The committee has already spoken to around 800 witnesses -- including Ivanka Trump's husband Jared Kushner -- and has been working its way through 90,000 documents and more than 435 phone tip-offs.
The committee didn't immediately respond to a request for comment on the former first daughter's appearance, but Thompson told CNN the session had begun in the morning and was "still going on" by mid-afternoon
"She's answering questions. I mean, you know, not in a broad, chatty term, but she's answering questions," he said.
He added that he was unaware of her invoking her right to remain silent so as not to incriminate herself.
"She came in on her own. That has obviously significant value.
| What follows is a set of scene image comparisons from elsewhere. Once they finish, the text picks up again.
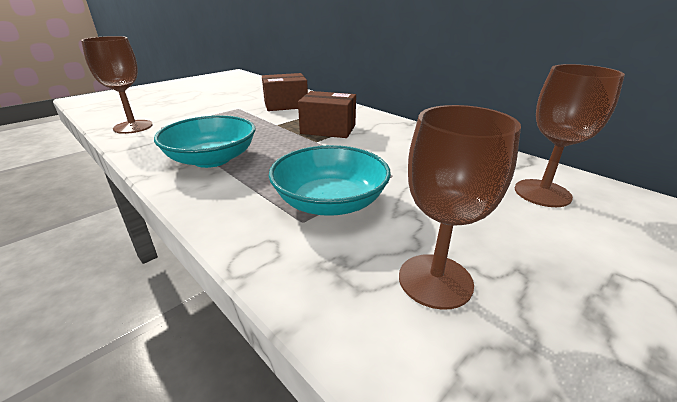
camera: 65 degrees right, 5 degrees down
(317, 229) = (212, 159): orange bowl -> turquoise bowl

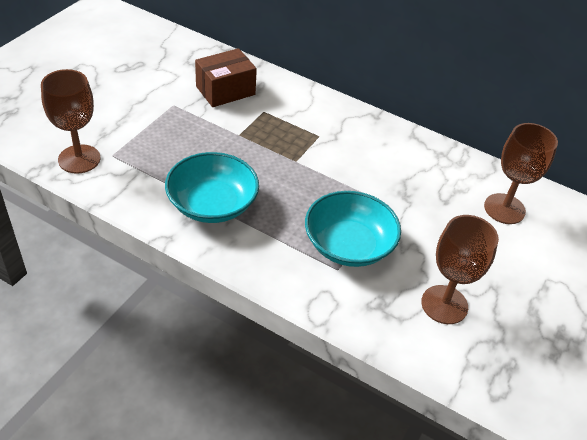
camera: 20 degrees left, 15 degrees up
(328, 129) = (298, 137): brown box -> none

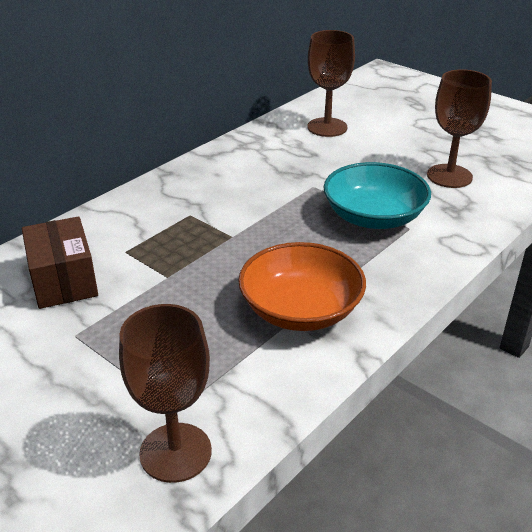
camera: 75 degrees left, 10 degrees down
(212, 204) = (301, 310): turquoise bowl -> orange bowl

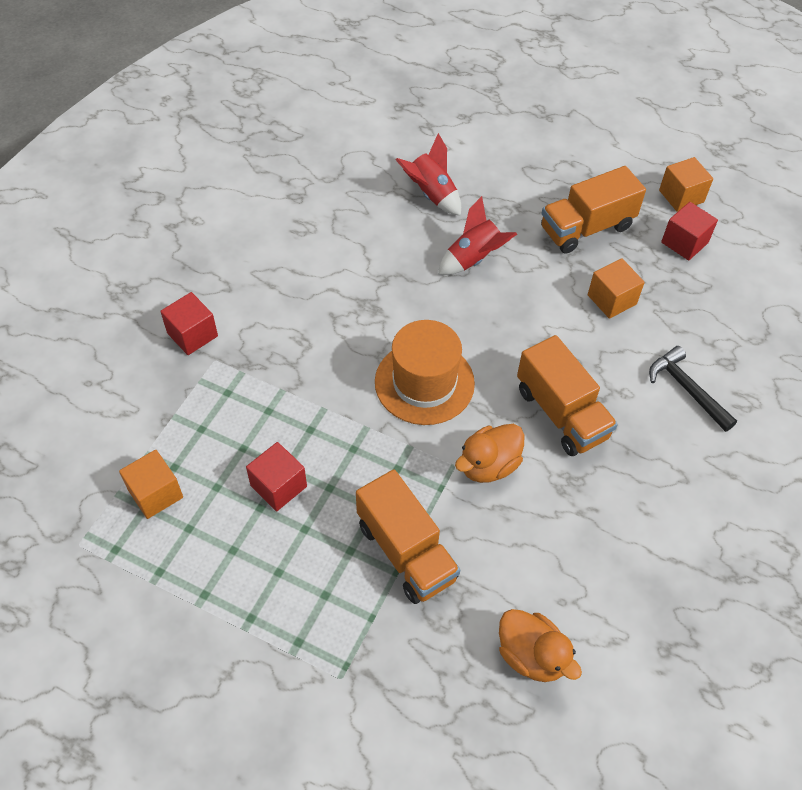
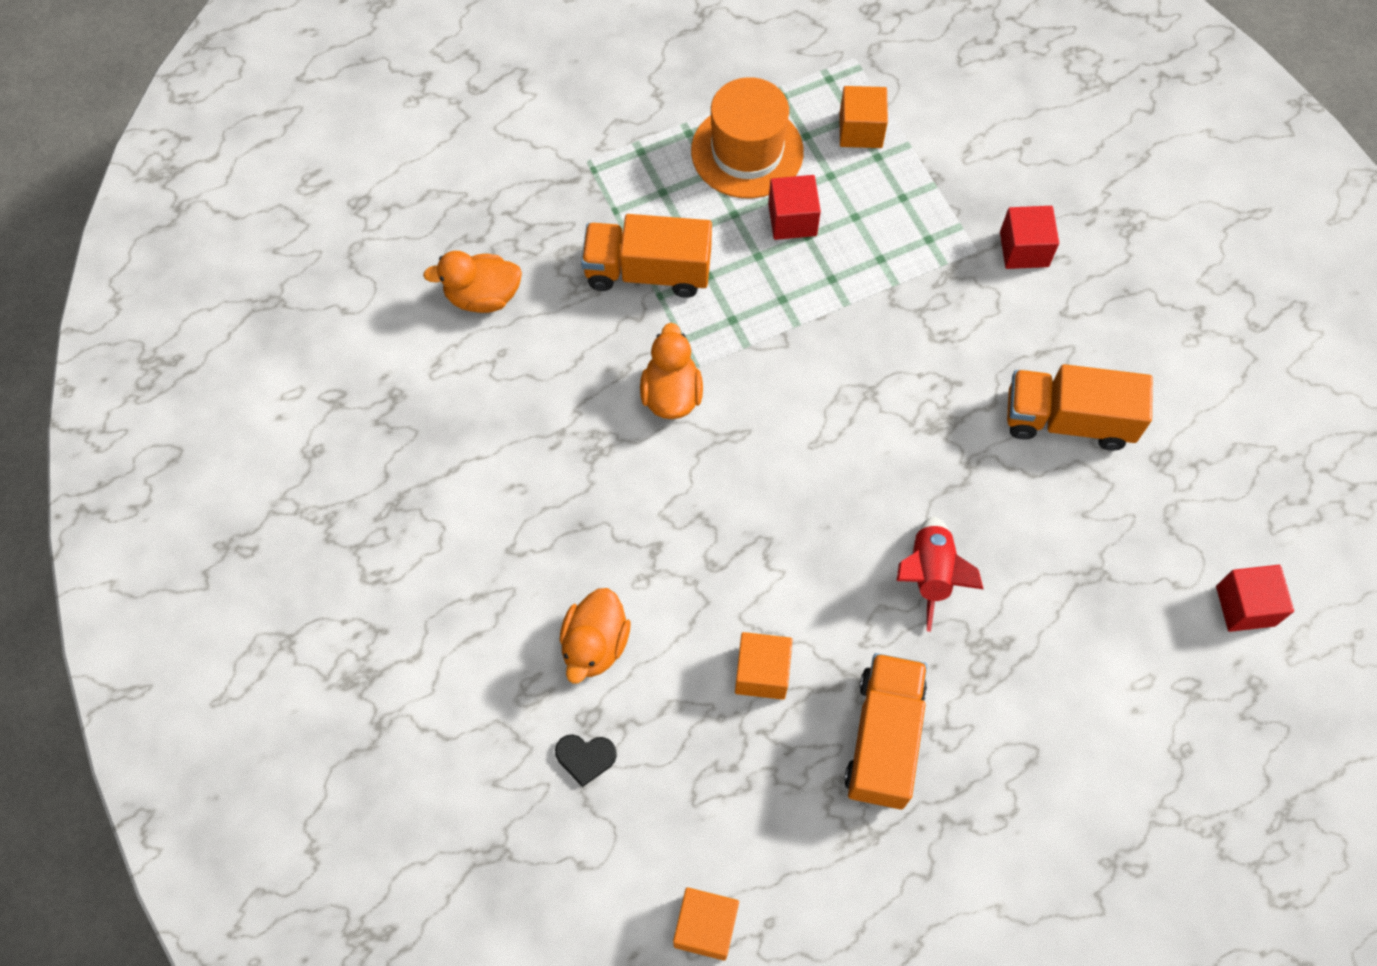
camera: 130 degrees right, 10 degrees up
(424, 382) = (806, 407): orange hat -> orange hat (747, 151)
(431, 194) = (1065, 605): red rocket -> none
(561, 413) = (670, 501): orange truck -> orange truck (1068, 420)
(681, 196) = (848, 906): orange cube -> orange cube (705, 927)
(684, 242) = (775, 835): red cube -> red cube (1245, 606)
(687, 389) = (595, 645): black hammer -> orange duck
(748, 349) = (585, 757): none -> black heart

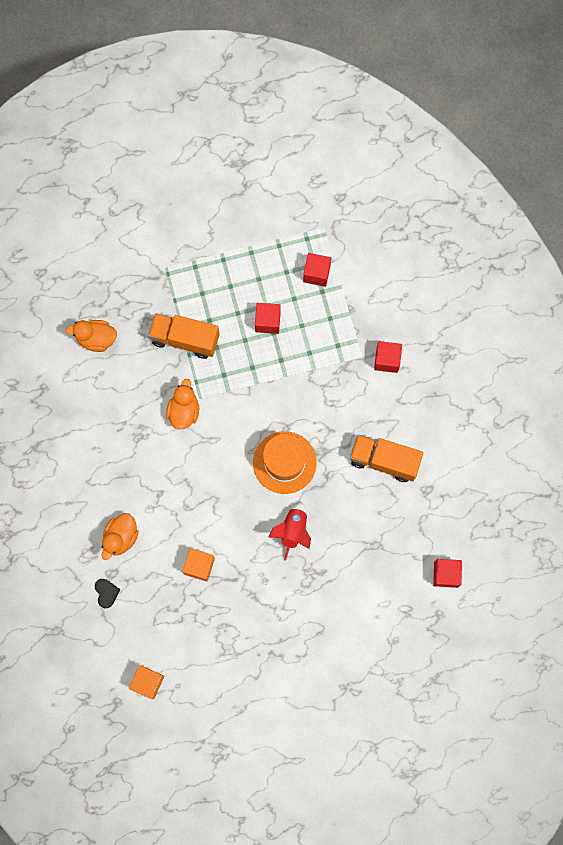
camera: 10 degrees right, 10 degrees up
(585, 757) = (106, 593): black heart -> black heart turned 120 degrees counterclockwise
(747, 151) = (252, 276): orange hat -> orange hat (284, 462)
(860, 130) = (316, 273): orange cube -> red cube
(883, 739) = (251, 609): orange truck -> none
We did not have to subpoena," Thompson said.
The former administration official appears to have direct knowledge of her father's attempt to persuade then-vice president Mike Pence to stop the counting of electoral votes, the committee said when it asked her to come forward.
"One of the president's discussions with the vice president occurred by phone on the morning of January 6," Thompson said in his letter.
"You were present in the Oval Office and observed at least one side of that telephone conversation."
- 'Burner' phones -
The eldest of the former president's two daughters, and the director of the White House Office of Economic Initiatives and Entrepreneurship in her father's administration, wasn't immediately available for comment.
The White House said last week it would reject any assertion of "executive privilege" -- which allows presidents to keep certain work-related conversations with aides private -- from Ivanka Trump.
Kushner, another top former White House aide, answered questions for six hours last week via video link, and his wife followed suit, appearing virtually rather than in person.
The couple's cooperation comes during an intense period of revelations from the committee, which is approaching the end of its investigative phase ahead of public hearings planned for May.
It was revealed last month that right-wing activist Ginni Thomas, wife of Supreme Court Justice Clarence Thomas, sent more than 20 texts pushing wild conspiracy theories and urging then-White House chief of staff Mark Meadows to help overturn the 2020 election.
It also emerged that White House logs given to investigators from the day of the insurrection show a gap of nearly eight hours in the record of Trump's calls, including the period covering the violence.
The committee is investigating whether it has the full record and if Trump communicated that day through phones of aides or personal disposable "burner" phones.
A federal judge said last week that Trump "more likely than not" engaged in criminal conduct with his efforts to overturn the results of the election.